When you say \(x'\) you are saying it's a derivative. A derivative is always the result of differentiating with respect to some variable.

Answer 11

Basically, there is important context missing that is probably make explicit in the book somewhere else.

Answer 12

well these are just like the other problems that you helped me with before, when we solved for lambda, found the eigenvectors, and multiplied that by the fundamental solution set, but in all the other case, the matrix was just constants... and the fundamental solution set was just {e^lambda1t, e^lambda2t} times the eigenvector.

Answer 13

but I cant get the eigenvector for these problems with t in it.

Answer 14

would it help at all if I posted the question that i do have the solution for and maybe can see what I mean, and maybe that would give some ideas.

Answer 15

Hmmm, so the issue is converting your second order solution back into matrix form?

Answer 16

for these problems yes, i can get the fundamental solution set, but I can not get the vectors v1 and v2 that you multiply by the solution set in order to get the matrix V(t) containing the two solutions.

Answer 17

Are those vectors are going to depend on \(t\)?

Answer 18

What I can say is this.... we let \(y=x_2\) and \(y'=x_1\)

Answer 19

whoops. I mean \(y=x_1,y'=x_2\). We used this fact to make it second order.

Answer 20

and what do I do with that to get my vectors?

Answer 21

\[
x_1'=0x_1+1x_2 = y'\\
x_2'=(-4/t^2)x_1+(3/t)x_2 = (-4/t^2)y+(3/t)y'

\]

Answer 22

I'm not sure what the vectors or for, but this certainly is a matrix, right?

Answer 23

\[
y(t)=c _{1}t ^{2}+c _{2}t ^{2}\log(t)\\
y'(t)=c _{1}2t+c _{2}[2t\log(t)+t]
\]

Answer 24

If you want to solve for the constants, you need initial conditions.

Answer 25

okay, i follow you, let me try that real quick with the problem that i know the solution too and see if it works out.

Answer 26

well that worked out, all i have to do was take the derivative of y(t) and use the two equations... so in this problem my two solutions will be.

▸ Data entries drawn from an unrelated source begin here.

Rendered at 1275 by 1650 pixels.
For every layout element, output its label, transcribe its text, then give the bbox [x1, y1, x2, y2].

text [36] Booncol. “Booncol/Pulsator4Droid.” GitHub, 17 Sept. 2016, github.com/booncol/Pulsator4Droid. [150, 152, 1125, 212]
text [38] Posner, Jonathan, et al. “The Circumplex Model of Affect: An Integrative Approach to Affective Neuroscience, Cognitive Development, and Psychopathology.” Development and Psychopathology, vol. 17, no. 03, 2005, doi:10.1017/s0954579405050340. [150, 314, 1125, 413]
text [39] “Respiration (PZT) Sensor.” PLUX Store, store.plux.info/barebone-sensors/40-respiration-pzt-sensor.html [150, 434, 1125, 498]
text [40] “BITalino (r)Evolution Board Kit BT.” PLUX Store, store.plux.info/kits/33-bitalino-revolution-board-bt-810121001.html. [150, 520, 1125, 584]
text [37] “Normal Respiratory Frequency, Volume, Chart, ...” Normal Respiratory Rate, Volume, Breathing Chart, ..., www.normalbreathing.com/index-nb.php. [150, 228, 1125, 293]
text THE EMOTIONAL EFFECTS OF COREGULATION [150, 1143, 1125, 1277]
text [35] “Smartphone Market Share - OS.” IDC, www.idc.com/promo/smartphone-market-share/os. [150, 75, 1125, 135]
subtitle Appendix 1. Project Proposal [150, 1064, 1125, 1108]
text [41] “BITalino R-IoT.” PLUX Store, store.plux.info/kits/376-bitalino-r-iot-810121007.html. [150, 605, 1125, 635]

\[x _{1}(t)=\left(\begin{matrix}t ^{2} \\ 2t\end{matrix}\right)\]

\[x _{2}(t)=\left(\begin{matrix}t ^{2}\log t \\ 2t logt + t\end{matrix}\right)\]

Answer 27

I appreciate your help, I made that way harder than it needed to be.

Answer 28

Well, I wouldn't have been able to do it on my own. All I really could do was speculate a bit on the nature of the matrix.

Answer 29

well it works, and it worked with the problem I know the solution, so all ended well. Thank you for the help.